Work required: Make an exact copy of all the entries, but do not reproduce the pictures.

Dataset extract:
---

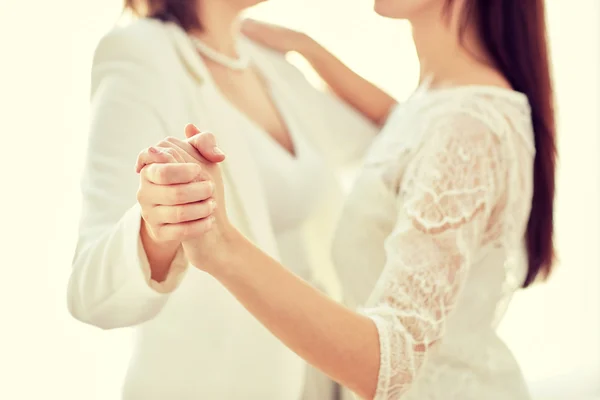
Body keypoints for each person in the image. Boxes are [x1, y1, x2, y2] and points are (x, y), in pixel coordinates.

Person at [136, 0, 557, 398]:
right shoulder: (440, 103)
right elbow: (400, 124)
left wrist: (221, 246)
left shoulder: (466, 126)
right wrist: (309, 50)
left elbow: (390, 364)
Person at [66, 0, 386, 398]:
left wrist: (310, 49)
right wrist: (158, 230)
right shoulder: (141, 54)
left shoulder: (266, 62)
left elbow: (402, 139)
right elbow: (90, 293)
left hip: (324, 379)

---

Result of this exercise:
Body keypoints for each person in the image. Boxes are [x1, y1, x2, y2] and points are (x, y), in pixel coordinates.

Person at [136, 0, 557, 398]:
right shoulder: (440, 103)
right elbow: (400, 124)
left wrist: (221, 246)
left shoulder: (466, 126)
right wrist: (309, 50)
left elbow: (390, 364)
Person at [66, 0, 386, 398]:
left wrist: (310, 49)
right wrist: (158, 230)
right shoulder: (141, 54)
left shoulder: (266, 62)
left elbow: (402, 139)
right elbow: (90, 293)
left hip: (324, 379)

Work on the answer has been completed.